** GIVEN PASSAGE follows **

19 May 2013

Memo to the collective

Greetings to all and sundry in the collective!  The collective greets itself!

We are happy to report that the fundamental transformation, whilst slowing, continues even if it is at a snails pace.  There are unavoidable bumps in the road and the bodies are about to be piled under the bus.  To achieve that glorious end, to get to the never ending omelet of continuously breaking eggs, each and all of you have agreed to do one simple thing: follow collective talking points.

In general these talking points are given through the agreed-upon venues set up by your fellow parrots, and have also been circulated by various lists containing the letter 'O' and through some Old Media talking heads who are semi-reliable.  Generally it is that 'You've Got Mail!' voice from your preferred e-mail platform that brings to your attention the freshest, latest and mandatory collective talking points.  The collective goes through great expense and effort to generate up these talking points and your basic agreement is to actually use them.

As you may recall in the second paragraph of your agreement, the stipulation was that you agreed that you were minimally sentient, could walk and chew gum at the same time, knew how to copy and paste, and that you lacked the mental powers to make creative talking points.  We agreed to supply the talking points and you agreed to check all individualist thinking at the door.  You were no longer to have any morals, ethics, qualms nor any other individualist sort of second thoughts about what we handed you as you admitted you lacked the creative ability to do more than create simple sentences.  The collective was a bit dismayed at how many Harvard graduates were in that last category, but to get that never arising delicious omelet a few egg-heads had to be brought on board pre-cracked.

A few of you, and we know who you are, have not only not used the now updated hourly talking points, but have backslid on your agreement further and are now using talking points hours, days, weeks, months or, in a few cases, years old.  In doing so you are attempting to show original thinking which is individualist and that is not allowed.  Further you sound like an idiot and the collective is made to look like an idiot by your use of outmoded or outdated talking points and prior circulated non sequiturs.   Do note that with every e-mail list of talking points there are also fresh non sequiturs handed out for you to use to confuse and befuddle individualists and show a bit of comedy from the collective at your expense.  As part of your agreement you agreed it was better to suck as a chorus rather than as individuals, and by reverting to your individualistic suck you can no longer be brought into the tone deaf choir that is the collective.

Further you agreed that you had no ability to generate up original humor so stop it already, you are making the collective look bad with your attempts at originality which you admitted you have none in your possession.   That when combined with out of date talking points and non sequiturs have now put you into a position that you agreed not to get into, which is to suck on your own and show up the collective as unable to be creative.  Although this is generally true, the collective prefers not to play up that realm of humorlessness until such time as individualism is stamped out forever-more and the day of continual gloom without humor can be born into being.  Your job is to be without humor now, as stated in the third paragraph of our agreement, and many of you are violating that wantonly against the will of the collective.  Each of you is known and will face steep problems after the fundamental transformation is achieved so it is time to reform your ways, stick to your agreement and suck together because you will all blow it otherwise.

** End of GIVEN PASSAGE **
** DATA EXCERPTS follows **

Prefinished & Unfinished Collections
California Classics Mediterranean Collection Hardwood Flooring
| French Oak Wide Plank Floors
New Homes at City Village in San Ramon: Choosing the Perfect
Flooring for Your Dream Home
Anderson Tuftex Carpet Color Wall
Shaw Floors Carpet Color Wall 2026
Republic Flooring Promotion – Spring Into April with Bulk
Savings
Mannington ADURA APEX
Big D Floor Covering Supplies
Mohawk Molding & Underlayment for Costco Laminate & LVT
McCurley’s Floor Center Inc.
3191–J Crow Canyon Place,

** End of DATA EXCERPTS **

* **TASKS**
1. How often are the talking points now updated, according to the memo to the collective?
2. What comes next in the memo to the collective? Continue it from its last sentence.
These records have nothing to do with the text.

* **OUTPUTS BY TASK**
1. Hourly.

2.
To the rest of the collective we ask that you continue to report on these individuals through the known channels.  Many of them are now straying from the fold and need to have talking points and non sequiturs applied to them, with new discoveries generated hourly for you to attack them.  Those you are attacking aren't getting this memo, never fear, and they have been cut off from collective talking points at first hand and can only get them second-hand via our standard parrot outlets.  By being in the know you are stronger than these born-again individualists and they know that there is no such thing as a born-again collectivists, so their walking is permanent.  The collective has no good graces, indeed it has no graces at all, and neither do you.  That is part of your agreement, as well. 

This means that many of you have become isolated from old friends, family and civil society and now live in basements with darkened windows, a government provided Internet connection on a government provided Obamaphone with government provided stipends and government provided excessed meals.  Since so many of you couldn't convert individualists as individuals, your only route in life that is left as part of the collective and now your poor eyesight, hygiene and dental work will need to be corrected by the IRS which will pay you a visit in the near future due to your inability to use even taxation software, like another collective member and tax cheat, and your inability to find any health care not provided to you by anyone.  We also provided running hot and cold water, toilets, toilet paper, one eco-friendly light bulb that will be replaced on a five year schedule, one old refrigerator, one microwave oven and even a surplus office carpet.  Towels were included as well.  The collective would like you to use soap with your water ration at least once a month to good effect on your body so as to cut down the stench.  That is in the fourth paragraph and followed up later on page 305 under 'Contingency Plans'.

The collective provides for you and you are to enjoy its largesse.

For those who cannot follow their agreement and use talking points, you will soon find collective members who will seek to find out first hand what your condition truly is.  The collective cannot tolerate individualists scamming our hard earned goods, and if you are one of those you will be found and ejected from the collective via the defenestration method.  We have our ways.  More importantly we have your Oreo cookies.

To those others who think that they might have found morals, ethics, a non-sanctified and non-secular approved religion, or even qualms and are distracted from your daily parroting by them, this is the time to shape up and fully rejoice in your lack of personality and self!  You know what happens to those who stray from the collective.

Again to the collective as a whole: rejoice in your mindless repeating of talking points!

Do as you are told.

Have a nice day.

Or  else.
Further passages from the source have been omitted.